Les chefs de la diplomatie russe, iranienne et turque se sont réunis ce dimanche 19 novembre en Turquie pour s’entretenir de la Syrie, à quelques jours d’un sommet trilatéral crucial consacré à ce pays déchiré par la guerre. Le Russe Sergueï Lavrov, l’Iranien Mohammad Javad Zarif et leur hôte turc Mevlüt Cavusoglu se sont retrouvés ce dimanche 19 novembre à Antalya (sud de la Turquie) pour une réunion à huis clos qui a débuté en fin de matinée, a indiqué un haut responsable turc, sans fournir davantage de détails. Cette réunion visait à préparer un sommet qui se tiendra mercredi 22 novembre dans la station balnéaire russe de Sotchi en présence des présidents russe Vladimir Poutine, iranien Hassan Rohani et turc Recep Tayyip Erdogan, dont les pays jouent un rôle important en Syrie.
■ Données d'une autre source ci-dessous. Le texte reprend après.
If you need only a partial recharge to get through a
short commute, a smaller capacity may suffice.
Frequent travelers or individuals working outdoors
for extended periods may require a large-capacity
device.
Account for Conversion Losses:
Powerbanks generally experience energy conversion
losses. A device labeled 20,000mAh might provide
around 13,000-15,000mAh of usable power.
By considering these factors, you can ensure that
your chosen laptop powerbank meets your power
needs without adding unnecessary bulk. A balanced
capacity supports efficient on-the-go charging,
Moscou, Téhéran et Ankara parrainent ainsi un accord visant à réduire l’intensité des combats pour préparer le terrain à une solution politique au conflit syrien qui a fait plus de 330 000 morts et provoqué le déplacement de millions de personnes depuis mars 2011. Cet accord d’Astana, du nom de la capitale kazakhe où il a été négocié, a permis d’instaurer des « zones de désescalade » prévoyant l’arrêt des combats. Dans ce cadre, la Turquie a notamment déployé des troupes dans la province rebelle d’Idleb (nord-ouest). La Russie et l’Iran soutiennent le président syrien Bachar el-Assad, alors que la Turquie appuie les rebelles qui cherchent à le renverser, même si Ankara a mis en sourdine ces derniers mois ses critiques les plus dures à l’endroit du régime de Damas. Malgré leurs positions contradictoires, la Turquie et la Russie, qui ont traversé une grave crise diplomatique après que l’aviation turque eut détruit en novembre 2015 un appareil russe au-dessus de la frontière syrienne, ont mis ces derniers mois leurs différends de côté pour coopérer sur le dossier syrien. Les trois diplomates en chef se sont entendus sur « tous les points clés », a indiqué dans un communiqué M. Lavrov, sans davantage de précisions. « Grâce au processus d’Astana, nous avons permis d’affermir le cessez-le-feu sur le terrain à l’aide des "zones de désescalade" », a déclaré de son côté M. Cavusoglu après la réunion à Antalya, selon des propos rapportés par l’agence de presse étatique turque Anadolu.